In his 1858 Croonian Lecture, Thomas Henry Huxley proposed that the otic region of the ostrich consisted of three bones - an anterior, which he called the petrosal, a posterior, which he called the mastoid, and a third. This third bone he termed the epiotic. He further argued that in birds and snakes the element fuses to the supraoccipital, but remained distinct in fishes. By 1864, however, he had changed his opinion, now believing that the so-called "mastoid" developed from portions of all three bones, and identified the remaining two as the prootic and opisthotic. This sparked a decades-long debate over the presence of the epiotic in mammals, and of the homology of the petrosal in general, with authors such as Georg Baur arguing that the epiotic was entirely absent in reptiles.. Lyell Thomas in 1926 found evidence of three ossification centres in embryonic mice, which he took to support Huxley's interpretation.

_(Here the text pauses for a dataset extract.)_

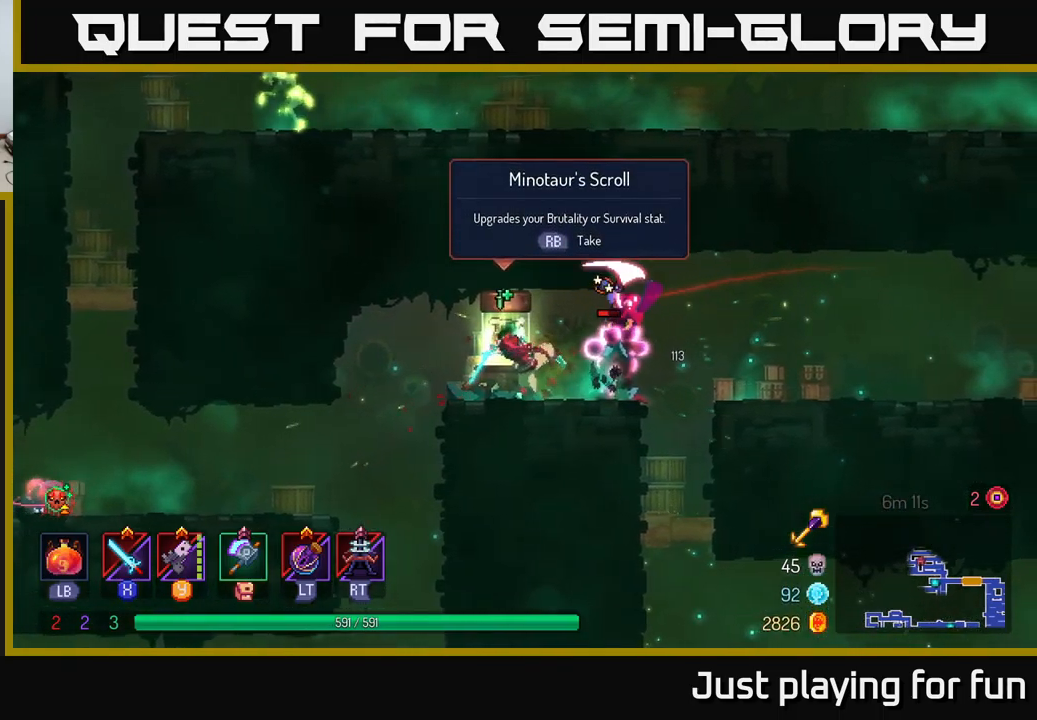
{"buttons": [], "left_stick": "right", "right_stick": "center", "events": [[33, "X", "up"], [100, "X", "down"], [200, "X", "up"], [266, "left_stick", "right"], [316, "X", "down"], [433, "X", "up"]]}
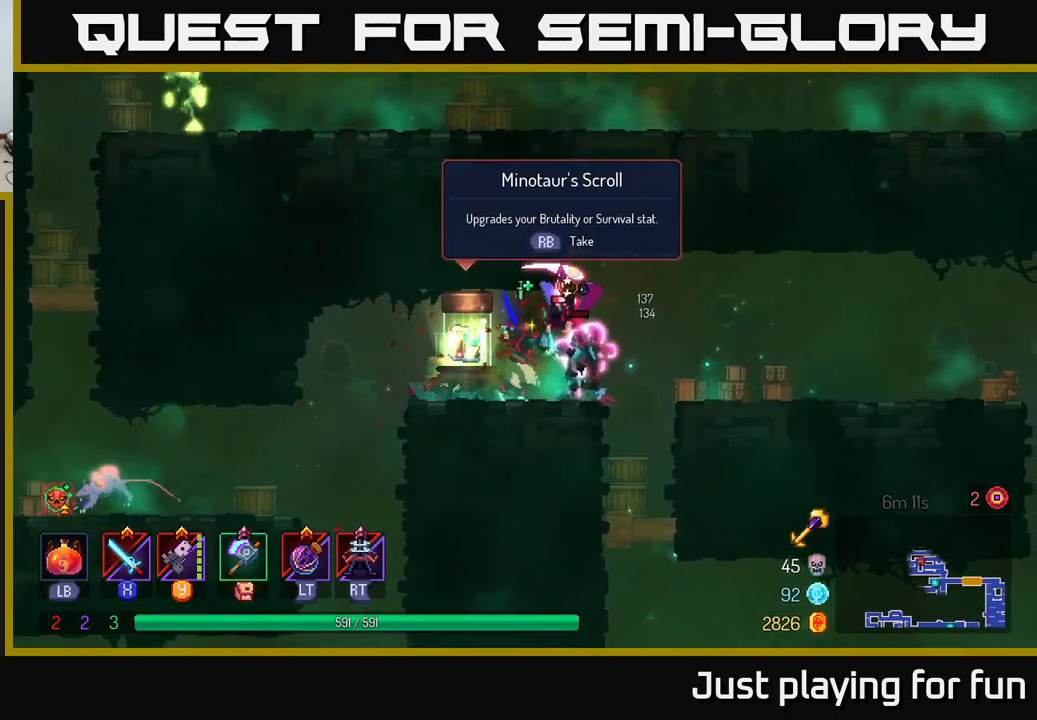
{"buttons": [], "left_stick": "center", "right_stick": "center", "events": [[66, "B", "down"], [150, "B", "up"], [250, "B", "down"], [316, "B", "up"], [500, "left_stick", "center"]]}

Due to its extreme degree of fusion, it is difficult to isolate and is poorly studied. Additionally, its homology is debated. For example, in actinopterygiian fishes, where an element that is commonly referred to as the "epiotic" exists as a distinct bone, there has been a long history of confusion with the pterotic and the epioccipital, with authors such as Colin Patterson expressing doubt over whether the element is a true epiotic.